A fantastic quote I always refer to is “Fitness will never win you a title, but it will certainly lose you one” Darren Burgess -former High Performance Manager of Port Adelaide Football Club. This means that fitness is only one piece of the puzzle, but a crucial one at that.

Obviously, there is large differences between professional and amateur footballers, but if we can continue to bridge the gap between the two, we not only see greater improvements in football performance, but reduce the potential risk of injury. The main differences between the elite athletes and the majority of those below the elite level is a lack of education and understanding of the physical requirements of the game. Typically, for a lower level athlete, a gym session would involve some form of bench press, possibly some leg press and the remainder of the session dedicated to arms. While this is not “bad”, time could be much better invested into movements and exercises that have been proven to transfer (or partly) to football performance.

Strength and fitness is not going to have a huge influence on being drafted, as the main reason AFL clubs draft players is for their football abilities. But as soon as you’re within the clubs four walls, if you’re not fit and strong enough to match the demands of the game and your fellow team mates and opposition, you’ll be out of there in no time. The main thing developed in 1st-3rdyear AFL players in the gym is a strength and movement foundation. Training movement patterns under different loads through different planes of motion over a long period of time sets this foundation.

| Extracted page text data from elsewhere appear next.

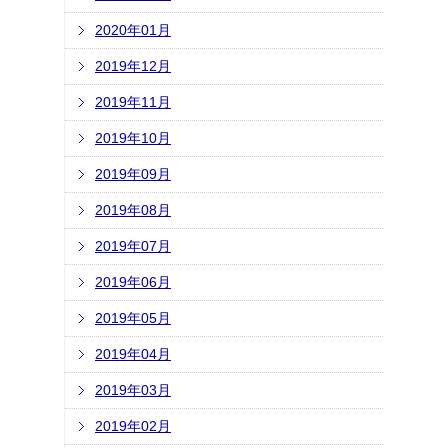
2020年01月
2019年12月
2019年11月
2019年10月
2019年09月
2019年08月
2019年07月
2019年06月
2019年05月
2019年04月
2019年03月
2019年02月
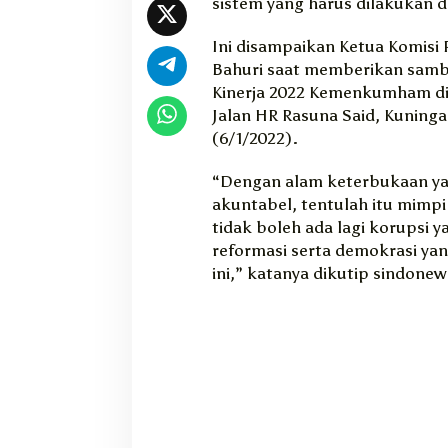
sistem yang harus dilakukan 
e
t
Ini disampaikan Ketua Komisi 
e
Bahuri saat memberikan sambu
r
Kinerja 2022 Kemenkumham d
b
Jalan HR Rasuna Said, Kuninga
u
k
(6/1/2022).
a
a
“Dengan alam keterbukaan ya
n
akuntabel, tentulah itu mimpi
M
tidak boleh ada lagi korupsi y
i
reformasi serta demokrasi ya
m
ini,” katanya dikutip sindone
p
i
B
u
r
u
k
b
a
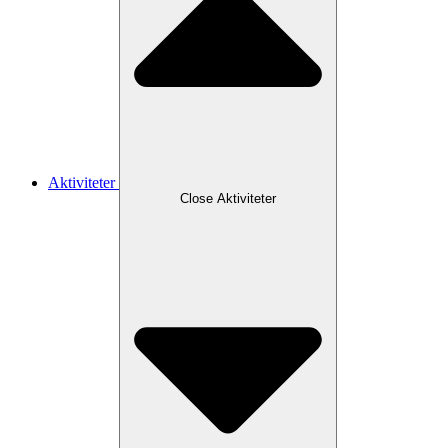
Aktiviteter
Close Aktiviteter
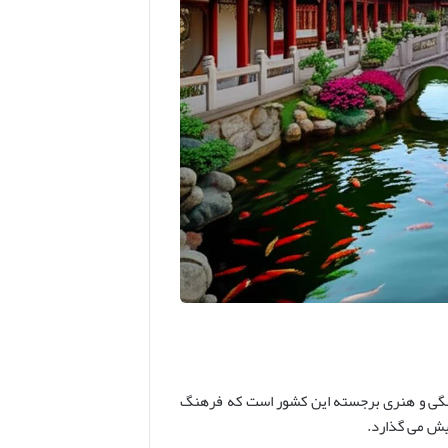
فرهنگی و هنری برجسته این کشور است که فرهنگ
ایش می گذارد.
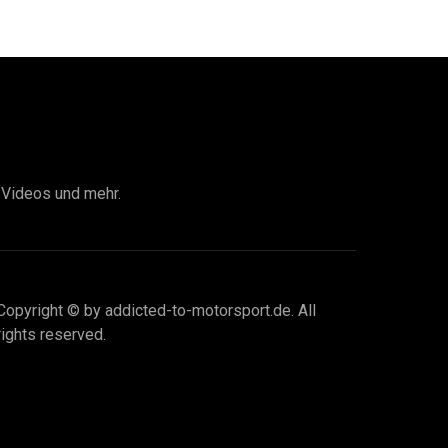
I Videos und mehr.
Copyright © by addicted-to-motorsport.de. All
rights reserved.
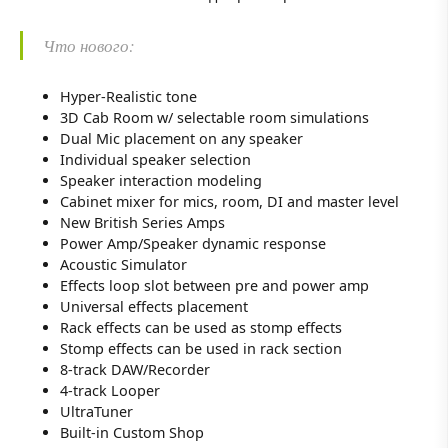
Что нового:
Hyper-Realistic tone
3D Cab Room w/ selectable room simulations
Dual Mic placement on any speaker
Individual speaker selection
Speaker interaction modeling
Cabinet mixer for mics, room, DI and master level
New British Series Amps
Power Amp/Speaker dynamic response
Acoustic Simulator
Effects loop slot between pre and power amp
Universal effects placement
Rack effects can be used as stomp effects
Stomp effects can be used in rack section
8-track DAW/Recorder
4-track Looper
UltraTuner
Built-in Custom Shop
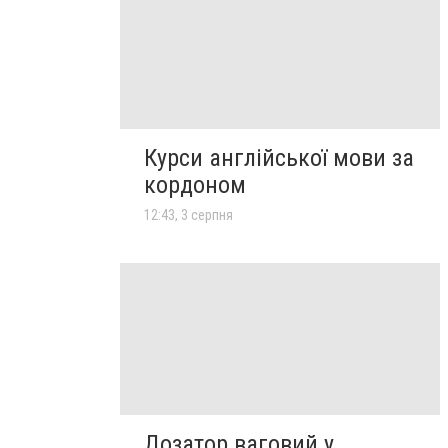
Курси англійської мови за
кордоном
12:43, 3 серпня
Дозатор ваговий у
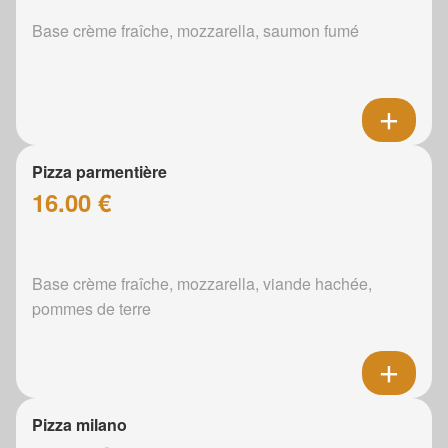
Base crème fraîche, mozzarella, saumon fumé
Pizza parmentière
16.00 €
Base crème fraîche, mozzarella, viande hachée,
pommes de terre
Pizza milano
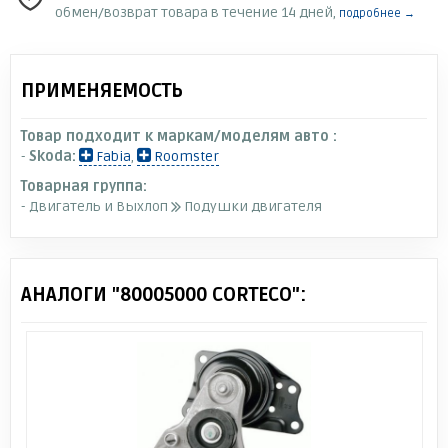
обмен/возврат товара в течение 14 дней,
подробнее →
ПРИМЕНЯЕМОСТЬ
Товар подходит к маркам/моделям авто :
-
Skoda:
Fabia
,
Roomster
Товарная группа:
- Двигатель и Выхлоп
Подушки двигателя
АНАЛОГИ "80005000 CORTECO":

From my experiences, the main areas up and coming players tend to miss are good quality strength sessions with an emphasis on whole body movement and coordination. If this can be developed from an U18’s or even U16’s level, the chance of potentially being drafted increases because the chance of you performing more consistently over a long period of time increases. It also allows you to settle into the elite environment better as you already have a training history. From experience, Strength & Conditioning Coaches love inheriting new players with a previous history of strength and conditioning training.

At the end of the day, AFL footballers are there to play football to the best of their abilities. But because football success is very multifactorial, each part of the puzzle piece must be invested in. For some, it might be working on goal kicking or improving lower body strength to tolerate 2x body weight in certain exercises, while other may need to improve their contested handballs or repeat speed efforts and aerobic recovery rates. By treating qualities such as the abovementioned like metaphorical buckets, you can work out which buckets (football qualities) need to be filled (improved) and which ones need to be “topped up”.